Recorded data
___

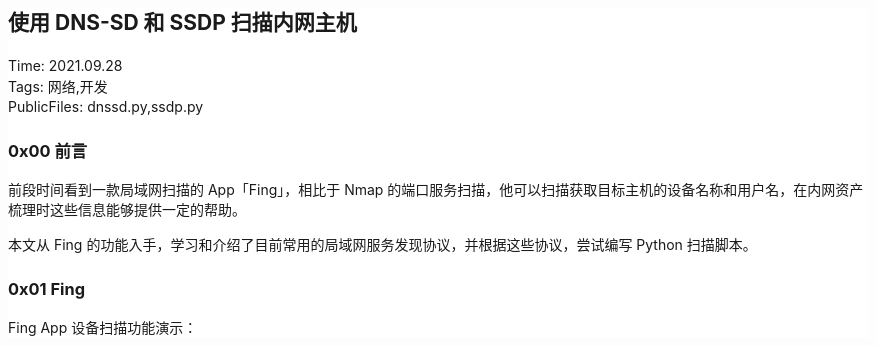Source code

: ## 使用 DNS-SD 和 SSDP 扫描内网主机

Time: 2021.09.28  
Tags: 网络,开发  
PublicFiles: dnssd.py,ssdp.py  

### 0x00 前言
前段时间看到一款局域网扫描的 App「Fing」，相比于 Nmap 的端口服务扫描，他可以扫描获取目标主机的设备名称和用户名，在内网资产梳理时这些信息能够提供一定的帮助。

本文从 Fing 的功能入手，学习和介绍了目前常用的局域网服务发现协议，并根据这些协议，尝试编写 Python 扫描脚本。


### 0x01 Fing
Fing App 设备扫描功能演示：

<div align="center">
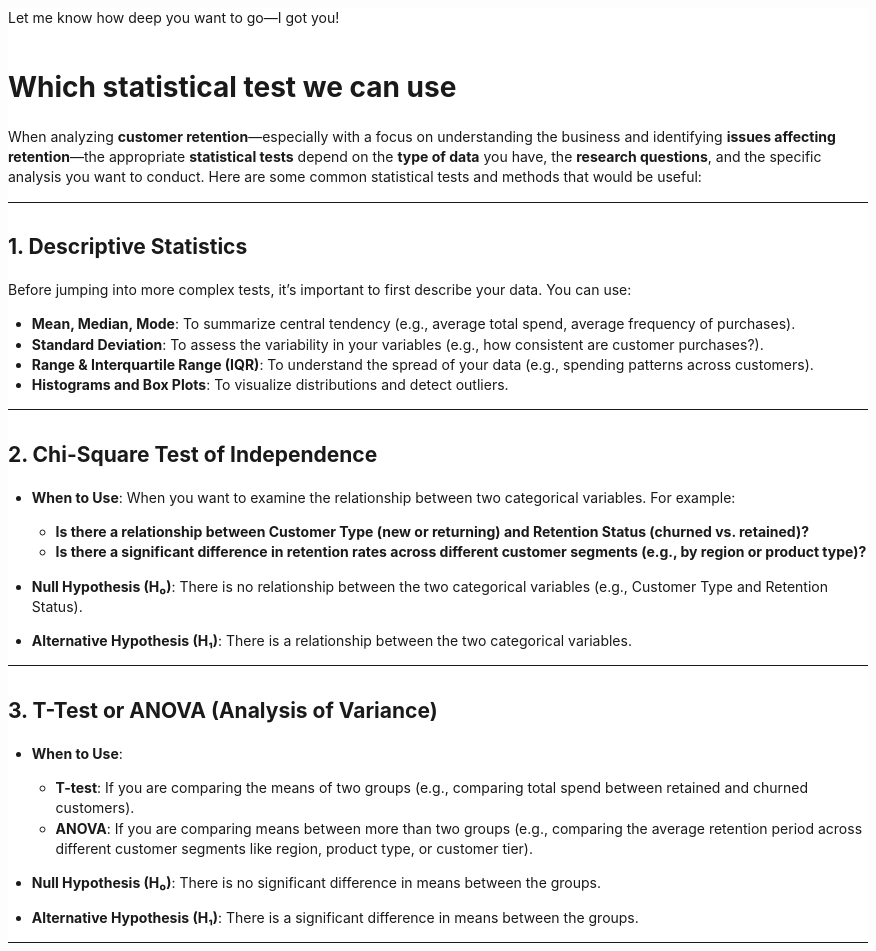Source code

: Let me know how deep you want to go—I got you!



# Which statistical test we can use

When analyzing **customer retention**—especially with a focus on understanding the business and identifying **issues affecting retention**—the appropriate **statistical tests** depend on the **type of data** you have, the **research questions**, and the specific analysis you want to conduct. Here are some common statistical tests and methods that would be useful:

---

## 1. **Descriptive Statistics**
Before jumping into more complex tests, it’s important to first describe your data. You can use:

- **Mean, Median, Mode**: To summarize central tendency (e.g., average total spend, average frequency of purchases).
- **Standard Deviation**: To assess the variability in your variables (e.g., how consistent are customer purchases?).
- **Range & Interquartile Range (IQR)**: To understand the spread of your data (e.g., spending patterns across customers).
- **Histograms and Box Plots**: To visualize distributions and detect outliers.

---

## 2. **Chi-Square Test of Independence**
- **When to Use**: When you want to examine the relationship between two categorical variables. For example:
  - **Is there a relationship between Customer Type (new or returning) and Retention Status (churned vs. retained)?**
  - **Is there a significant difference in retention rates across different customer segments (e.g., by region or product type)?**
  
- **Null Hypothesis (H₀)**: There is no relationship between the two categorical variables (e.g., Customer Type and Retention Status).
- **Alternative Hypothesis (H₁)**: There is a relationship between the two categorical variables.

---

## 3. **T-Test or ANOVA (Analysis of Variance)**
- **When to Use**:
  - **T-test**: If you are comparing the means of two groups (e.g., comparing total spend between retained and churned customers).
  - **ANOVA**: If you are comparing means between more than two groups (e.g., comparing the average retention period across different customer segments like region, product type, or customer tier).

- **Null Hypothesis (H₀)**: There is no significant difference in means between the groups.
- **Alternative Hypothesis (H₁)**: There is a significant difference in means between the groups.

---
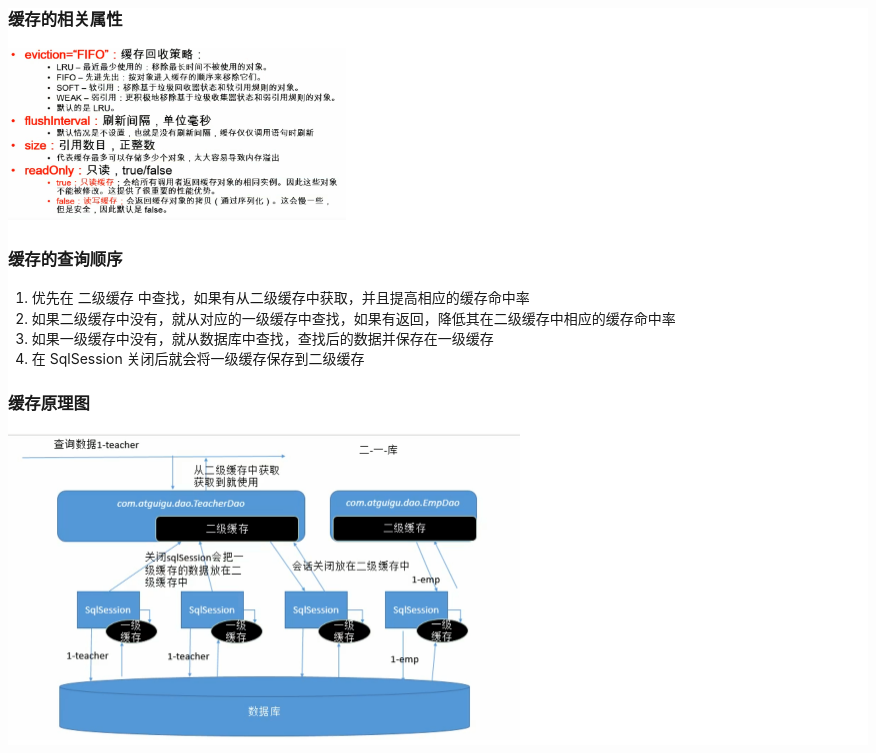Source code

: 

### 缓存的相关属性

<img src="README.assets/008bMOTrgy1giumuraxbaj31dd0p54qp.jpg" alt="008bMOTrgy1giumuraxbaj31dd0p54qp.jpg (1777×905)" style="zoom:33%;" />

### 缓存的查询顺序

1. 优先在 二级缓存 中查找，如果有从二级缓存中获取，并且提高相应的缓存命中率
2. 如果二级缓存中没有，就从对应的一级缓存中查找，如果有返回，降低其在二级缓存中相应的缓存命中率
3. 如果一级缓存中没有，就从数据库中查找，查找后的数据并保存在一级缓存
4. 在 SqlSession 关闭后就会将一级缓存保存到二级缓存

### 缓存原理图

<img src="README.assets/008bMOTrgy1giumur82k4j311q0modpt.jpg" alt="008bMOTrgy1giumur82k4j311q0modpt.jpg (1358×816)" style="zoom: 50%;" />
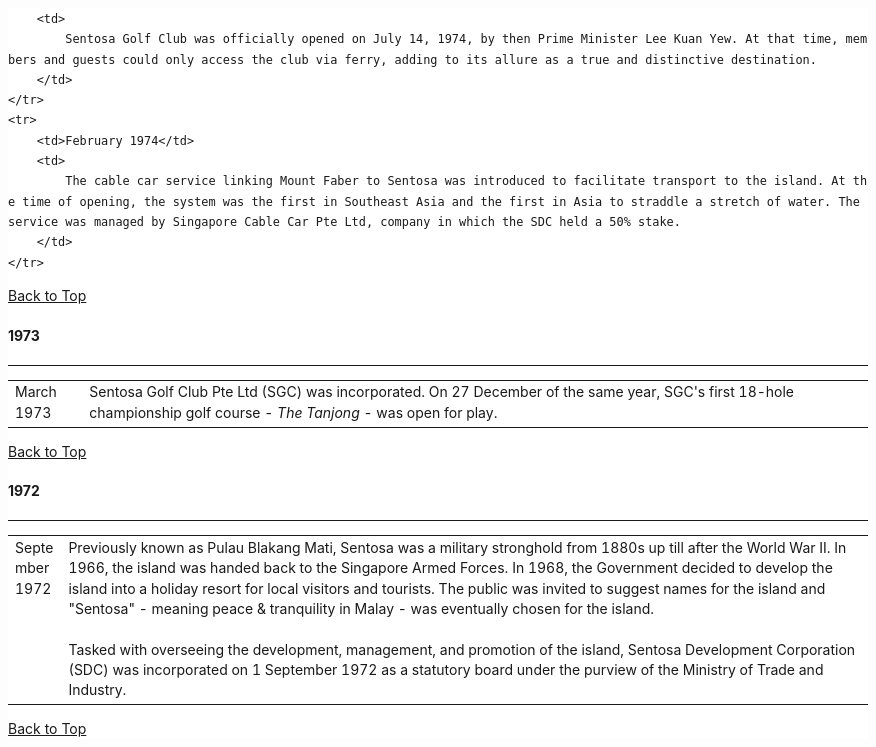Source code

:         <td>
            Sentosa Golf Club was officially opened on July 14, 1974, by then Prime Minister Lee Kuan Yew. At that time, members and guests could only access the club via ferry, adding to its allure as a true and distinctive destination.
        </td>
    </tr>
    <tr>
        <td>February 1974</td>
        <td>
            The cable car service linking Mount Faber to Sentosa was introduced to facilitate transport to the island. At the time of opening, the system was the first in Southeast Asia and the first in Asia to straddle a stretch of water. The service was managed by Singapore Cable Car Pte Ltd, company in which the SDC held a 50% stake.
        </td>
    </tr>
</table>
<div class="row is-pulled-right">
    <a href="#our-milestones-our-pride">Back to Top</a>
</div>

#### **1973**
<hr style="margin-top:12px;">
<table class="table-v">
    <tr>
        <td>March 1973</td>
        <td>
            Sentosa Golf Club Pte Ltd (SGC) was incorporated. On 27 December of the same year, SGC's first 18-hole championship golf course - <em>The Tanjong</em> - was open for play.
        </td>
    </tr>
</table>
<div class="row is-pulled-right">
    <a href="#our-milestones-our-pride">Back to Top</a>
</div>

#### **1972**
<hr style="margin-top:12px;">
<table class="table-v">
    <tr>
        <td>September 1972</td>
        <td>
            Previously known as Pulau Blakang Mati, Sentosa was a military stronghold from 1880s up till after the World War II. In 1966, the island was handed back to the Singapore Armed Forces. In 1968, the Government decided to develop the island into a holiday resort for local visitors and tourists. The public was invited to suggest names for the island and "Sentosa" - meaning peace &amp; tranquility in Malay - was eventually chosen for the island.
            <br>
            <br>
            Tasked with overseeing the development, management, and promotion of the island, Sentosa Development Corporation (SDC) was incorporated on 1 September 1972 as a statutory board under the purview of the Ministry of Trade and Industry.
        </td>
    </tr>
</table>
<div class="row is-pulled-right">
    <a href="#our-milestones-our-pride">Back to Top</a>
</div>
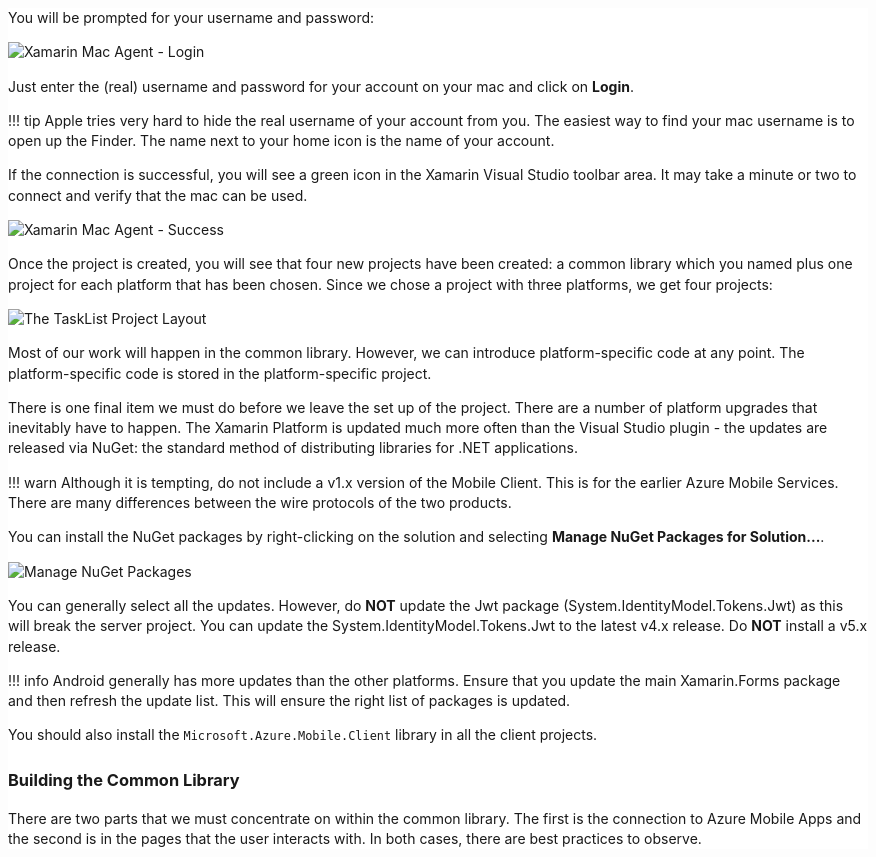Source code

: You will be prompted for your username and password:

  ![Xamarin Mac Agent - Login][img9]

Just enter the (real) username and password for your account on your mac and click on **Login**.

!!! tip
    Apple tries very hard to hide the real username of your account from you.  The easiest way to find your mac username is to open up the Finder.  The name next to your home icon is the name of your account.

If the connection is successful, you will see a green icon in the Xamarin Visual Studio toolbar area. It may take a minute or two to connect and verify that the mac can be used.

  ![Xamarin Mac Agent - Success][img28]

Once the project is created, you will see that four new projects have been created: a common library which you named plus one project for each platform that has been chosen.  Since we chose a project with three platforms, we get four projects:

  ![The TaskList Project Layout][img10]

Most of our work will happen in the common library.  However, we can introduce platform-specific code at any point.  The platform-specific code is stored in the platform-specific project.

There is one final item we must do before we leave the set up of the project.  There are a number of platform upgrades that inevitably have to happen.  The Xamarin Platform is updated much more often than the Visual Studio plugin - the updates are released via NuGet: the standard method of distributing libraries for .NET applications.

!!! warn
    Although it is tempting, do not include a v1.x version of the Mobile Client. This is for the earlier Azure Mobile Services.  There are many differences between the wire protocols of the two products.

You can install the NuGet packages by right-clicking on the solution and selecting **Manage NuGet Packages for Solution...**.

  ![Manage NuGet Packages][img11]

You can generally select all the updates.  However, do **NOT** update the Jwt package (System.IdentityModel.Tokens.Jwt) as this will break the server project.  You can update the System.IdentityModel.Tokens.Jwt to the latest v4.x release. Do **NOT** install a v5.x release.

!!! info
    Android generally has more updates than the other platforms.  Ensure that you update the main Xamarin.Forms package and then refresh the update list.  This will ensure the right list of packages is updated.

You should also install the `Microsoft.Azure.Mobile.Client` library in all the client projects.

### Building the Common Library

There are two parts that we must concentrate on within the common library.  The first is the connection to Azure Mobile Apps and the second is in the pages that the user interacts with.  In both cases, there are best practices to observe.


[img1]: img/pic1.PNG
[img2]: img/pic2.PNG
[img3]: img/pic3.PNG
[img4]: img/xamarinforms-templates.PNG
[img5]: img/new-xf-project.PNG
[img6]: img/win10-developermode.PNG
[img7]: img/pick-uwp-platform.PNG
[img8]: img/xamarin-mac-agent.PNG
[img9]: img/xamarin-mac-login.PNG
[img10]: img/xf-newsolution.PNG
[img11]: img/nuget-mobileinstall.PNG
[img12]: img/uwp-final.png
[img13]: img/need-hyperv.PNG
[img14]: img/emulator-setup-internet.PNG
[img15]: img/avd-mac.PNG
[img16]: img/droid-final.PNG
[img17]: img/ios-build-errors.PNG
[img18]: img/xcode-add-appleid.PNG
[img19]: img/xcode-appleid.PNG
[img20]: img/xcode-signing-identities.PNG
[img21]: img/ios-missing-nuget.PNG
[img22]: img/ios-final.PNG
[img23]: img/vs-ios-simulator-settings.PNG
[img24]: img/dataconns-sqldb.PNG
[img25]: img/dataconns-sqlsvr.PNG
[img26]: img/dataconns_success.PNG
[img27]: img/new-xplat-app.PNG
[img28]: img/img8.PNG
[img29]: img/img29.PNG
[img30]: img/img30.PNG
[img31]: img/select-ios-simulator.PNG
[int-data]: ../chapter3/dataconcepts.md
[int-firstapp-mac]: ./firstapp_mac.md
[1]: https://azure.microsoft.com/en-us/documentation/learning-paths/appservice-mobileapps/
[2]: https://mockingbot.com/app/RQe0vlW0Hs8SchvHQ6d2W8995XNe8jK
[3]: https://mockingbot.com/
[4]: https://msdn.microsoft.com/en-us/data/ef
[5]: http://www.odata.org/documentation/odata-version-3-0/
[6]: https://portal.azure.com/
[7]: https://guidgenerator.com/
[8]: https://visualstudiogallery.msdn.microsoft.com/e1d736b0-5531-4eee-a27a-30a0318cac45
[9]: https://developer.xamarin.com/guides/ios/getting_started/installation/windows/connecting-to-mac/
[10]: https://developer.xamarin.com/guides/xamarin-forms/creating-mobile-apps-xamarin-forms/
[11]: https://github.com/adrianhall/develop-mobile-apps-with-csharp-and-azure/blob/master/Chapter1
[12]: https://github.com/
[13]: https://stackoverflow.com/questions/3480201/how-do-you-install-an-apk-file-in-the-android-emulator/3480235#3480235
[14]: https://jfarrell.net/2015/02/07/platform-specific-styling-with-xamarin-forms/
[15]: https://developer.apple.com/
[16]: https://developer.apple.com/library/ios/documentation/IDEs/Conceptual/AppDistributionGuide/MaintainingCertificates/MaintainingCertificates.html#//apple_ref/doc/uid/TP40012582-CH31-SW6
[17]: https://developer.xamarin.com/guides/cross-platform/windows/ios-simulator/
[18]: https://developer.xamarin.com/guides/cross-platform/windows/ios-simulator/#Known_Issues
[19]: http://www.macincloud.com/
[20]:  https://developer.xamarin.com/guides/ios/getting_started/installation/windows/connecting-to-mac/troubleshooting/
[vsmc]: https://mobile.azure.com/signup?utm_medium=referral_link&utm_source=GitHub&utm_campaign=ZUMO%20Book
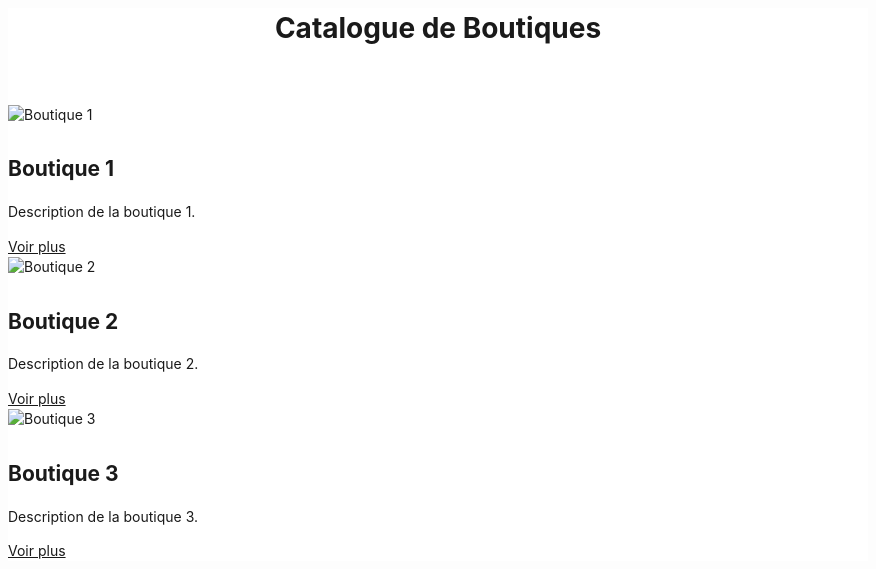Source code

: <!DOCTYPE html>
<html lang="en">
<head>
    <meta charset="UTF-8">
    <meta name="viewport" content="width=device-width, initial-scale=1.0">
    <link rel="stylesheet" href="css.css">
    <title>Catalogue de Boutiques</title>
</head>
<body>
    <header>
        <h1>Catalogue de Boutiques</h1>
    </header>
    <nav class="boutique-menu">
        <div class="boutique-item">
            <img src="https://photos6.spartoo.com/photos/268/26828488/26828488_500_A.jpg" alt="Boutique 1">
            <h2>Boutique 1</h2>
            <p>Description de la boutique 1.</p>
            <a href="boutique1.html">Voir plus</a>
        </div>
        <div class="boutique-item">
            <img src="https://d30o7qbghf97ws.cloudfront.net/itemimage/10639131/image/list-f24e116393ae47987336ecca52969bdb.webp" alt="Boutique 2">
            <h2>Boutique 2</h2>
            <p>Description de la boutique 2.</p>
            <a href="boutique2.html">Voir plus</a>
        </div>
        <div class="boutique-item">
            <img src="https://parisfashionshops.com/cdn-parisfashionshops/images/grand/orella-sac-cabas261-beige-1.jpg?c=ad41905ab319bed3e34e69f0e79e8265" alt="Boutique 3">
            <h2>Boutique 3</h2>
            <p>Description de la boutique 3.</p>
            <a href="boutique3.html">Voir plus</a>
        </div>
        <div class="boutique-item">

___

Problem requirements | Although the records above contain pictures, the copy should hold only the lines from their start through the line containing "- **T-test**: If", each exactly as written, and none of the pictures.

Exercise answer |
Source code

: ## 使用 DNS-SD 和 SSDP 扫描内网主机

Time: 2021.09.28  
Tags: 网络,开发  
PublicFiles: dnssd.py,ssdp.py  

### 0x00 前言
前段时间看到一款局域网扫描的 App「Fing」，相比于 Nmap 的端口服务扫描，他可以扫描获取目标主机的设备名称和用户名，在内网资产梳理时这些信息能够提供一定的帮助。

本文从 Fing 的功能入手，学习和介绍了目前常用的局域网服务发现协议，并根据这些协议，尝试编写 Python 扫描脚本。


### 0x01 Fing
Fing App 设备扫描功能演示：

<div align="center">
Source code

: Let me know how deep you want to go—I got you!



# Which statistical test we can use

When analyzing **customer retention**—especially with a focus on understanding the business and identifying **issues affecting retention**—the appropriate **statistical tests** depend on the **type of data** you have, the **research questions**, and the specific analysis you want to conduct. Here are some common statistical tests and methods that would be useful:

---

## 1. **Descriptive Statistics**
Before jumping into more complex tests, it’s important to first describe your data. You can use:

- **Mean, Median, Mode**: To summarize central tendency (e.g., average total spend, average frequency of purchases).
- **Standard Deviation**: To assess the variability in your variables (e.g., how consistent are customer purchases?).
- **Range & Interquartile Range (IQR)**: To understand the spread of your data (e.g., spending patterns across customers).
- **Histograms and Box Plots**: To visualize distributions and detect outliers.

---

## 2. **Chi-Square Test of Independence**
- **When to Use**: When you want to examine the relationship between two categorical variables. For example:
  - **Is there a relationship between Customer Type (new or returning) and Retention Status (churned vs. retained)?**
  - **Is there a significant difference in retention rates across different customer segments (e.g., by region or product type)?**
  
- **Null Hypothesis (H₀)**: There is no relationship between the two categorical variables (e.g., Customer Type and Retention Status).
- **Alternative Hypothesis (H₁)**: There is a relationship between the two categorical variables.

---

## 3. **T-Test or ANOVA (Analysis of Variance)**
- **When to Use**:
  - **T-test**: If you are comparing the means of two groups (e.g., comparing total spend between retained and churned customers).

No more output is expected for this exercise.